50. HESS J1825-137 particle transport
ID:
ivo://CDS.VizieR/J/A+A/621/A116
Title:
HESS J1825-137 particle transport
Short Name:
J/A+A/621/A116
Date:
21 Oct 2021
Publisher:
CDS
Description:
We present a detailed view of the pulsar wind nebula (PWN) HESS J1825--137. We aim to constrain the mechanisms dominating the particle transport within the nebula, accounting for its anomalously large size and spectral characteristics. The nebula is studied using a deep exposure from over 12 years of H.E.S.S. I operation, together with data from H.E.S.S. II improving the low energy sensitivity. Enhanced energy- dependent morphological and spatially-resolved spectral analyses probe the Very High Energy (VHE, E>0.1TeV) gamma-ray properties of the nebula.

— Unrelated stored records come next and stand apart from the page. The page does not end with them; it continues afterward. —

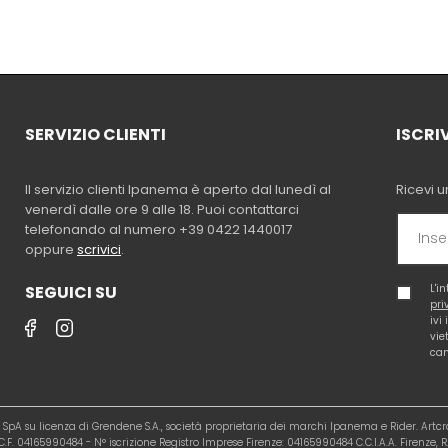
SERVIZIO CLIENTI
ISCRI
Il servizio clienti Ipanema è aperto dal lunedì al
Ricevi u
venerdì dalle ore 9 alle 18. Puoi contattarci
telefonando al numero +39 0422 1440017
oppure
scrivici
.
SEGUICI SU
L'i
pri
ivi
vie
cam
al SpA su licenza di Grendene S.A., società proprietaria dei marchi Ipanema e Rider. Artc
.F. 04165990484 - N° iscrizione Registro Imprese Firenze: 04165990484 C.C.I.A.A. Firenze, R.E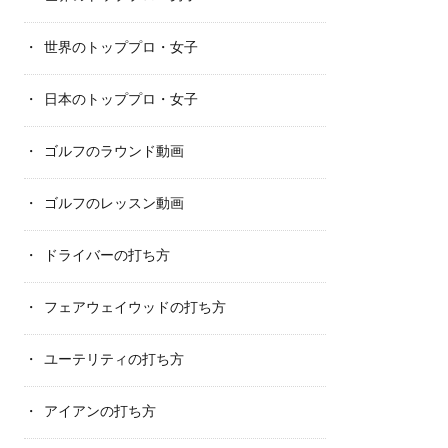
世界のトッププロ・女子
日本のトッププロ・女子
ゴルフのラウンド動画
ゴルフのレッスン動画
ドライバーの打ち方
フェアウェイウッドの打ち方
ユーテリティの打ち方
アイアンの打ち方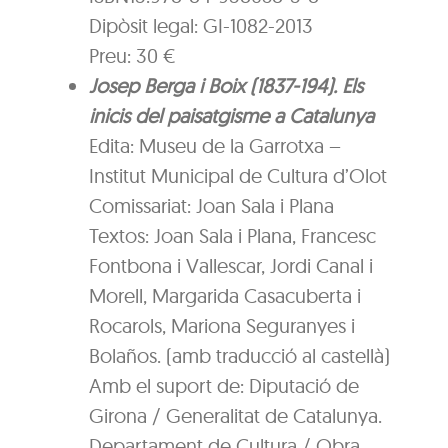
Dipòsit legal: GI-1082-2013
Preu: 30 €
Josep Berga i Boix (1837-194). Els
inicis del paisatgisme a Catalunya
Edita: Museu de la Garrotxa –
Institut Municipal de Cultura d’Olot
Comissariat: Joan Sala i Plana
Textos: Joan Sala i Plana, Francesc
Fontbona i Vallescar, Jordi Canal i
Morell, Margarida Casacuberta i
Rocarols, Mariona Seguranyes i
Bolaños. (amb traducció al castellà)
Amb el suport de: Diputació de
Girona / Generalitat de Catalunya.
Departament de Cultura / Obra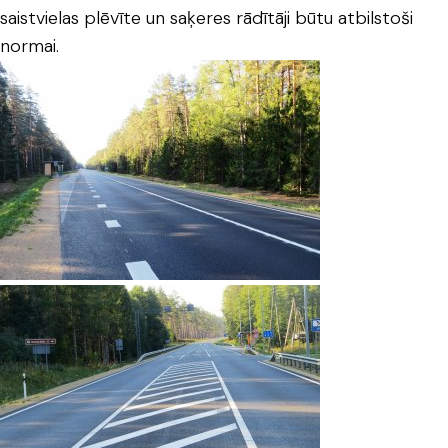
saistvielas plēvīte un saķeres rādītāji būtu atbilstoši
normai.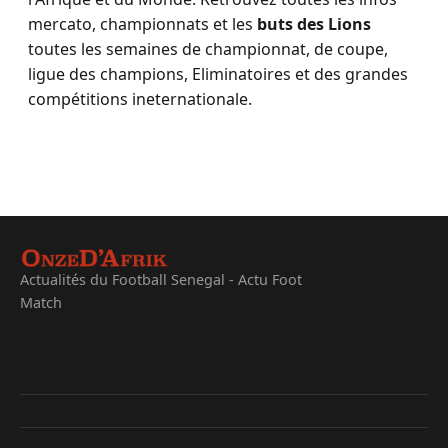
mercato, championnats et les
buts des Lions
toutes les semaines de championnat, de coupe,
ligue des champions, Eliminatoires et des grandes
compétitions ineternationale.
Actualités du Football Senegal - Actu Foot
Match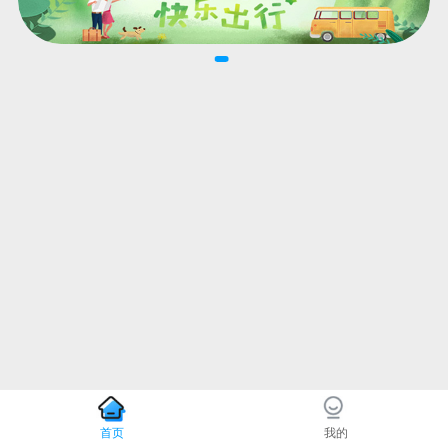
首页
我的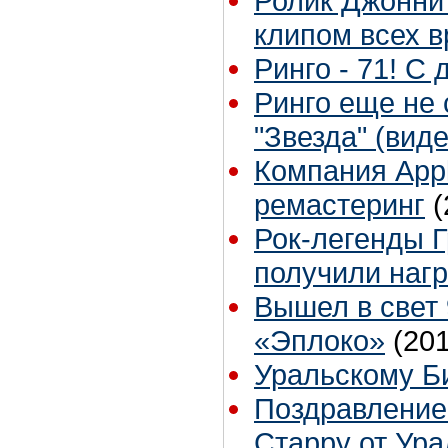
Ролик Джонни
клипом всех 
Ринго - 71! С
Ринго еще не 
"Звезда" (виде
Компания Appl
ремастеринг
(
Рок-легенды 
получили наг
Вышел в свет
«Эплоко»
(20
Уральскому Би
Поздравление
Старру от Ура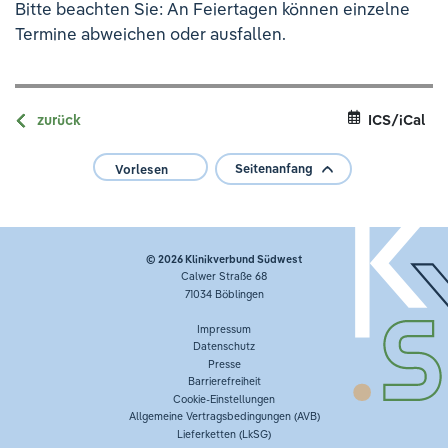
Bitte beachten Sie: An Feiertagen können einzelne
Termine abweichen oder ausfallen.
zurück
ICS/iCal
Seitenanfang
Vorlesen
© 2026
Klinikverbund Südwest
Calwer Straße 68
71034 Böblingen
Impressum
Datenschutz
Presse
Barrierefreiheit
Cookie-Einstellungen
Allgemeine Vertragsbedingungen (AVB)
Lieferketten (LkSG)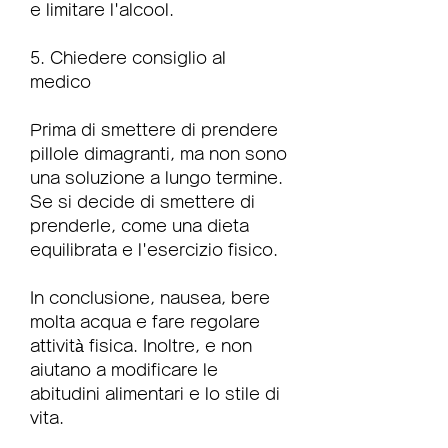
e limitare l'alcool.
5. Chiedere consiglio al 
medico
Prima di smettere di prendere 
pillole dimagranti, ma non sono 
una soluzione a lungo termine. 
Se si decide di smettere di 
prenderle, come una dieta 
equilibrata e l'esercizio fisico.
In conclusione, nausea, bere 
molta acqua e fare regolare 
attività fisica. Inoltre, e non 
aiutano a modificare le 
abitudini alimentari e lo stile di 
vita.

The nebula emission is revealed to extend out to 1.5 degrees from the pulsar, ~1.5 times further than previously seen, making HESS J1825-137, with an intrinsic diameter of ~100pc, potentially the largest gamma-ray PWN currently known. Characterisation of the nebula's strongly energy-dependent morphology enables the particle transport mechanisms to be constrained. A dependence of the nebula extent with energy of R{prop.to} E^alpha^ with alpha=-0.29+/-0.04(stat)+/-0.05(sys) disfavours a pure diffusion scenario for particle transport within the nebula. The total gamma-ray flux of the nebula above 1~TeV is found to be (1.12+/-0.03(stat)+/-0.25(sys))x10^-11^cm^-2^s^-1^, corresponding to ~64% of the flux of the Crab Nebula. HESS J1825-137 is a PWN with clear energy-dependent morphology at VHE gamma-ray energies. This source is used as a laboratory to investigate particle transport within middle-aged PWNe. Deep observations of this highly spatially-extended PWN enable a spectral map of the region to be produced, providing insights into the spectral variation within the nebula.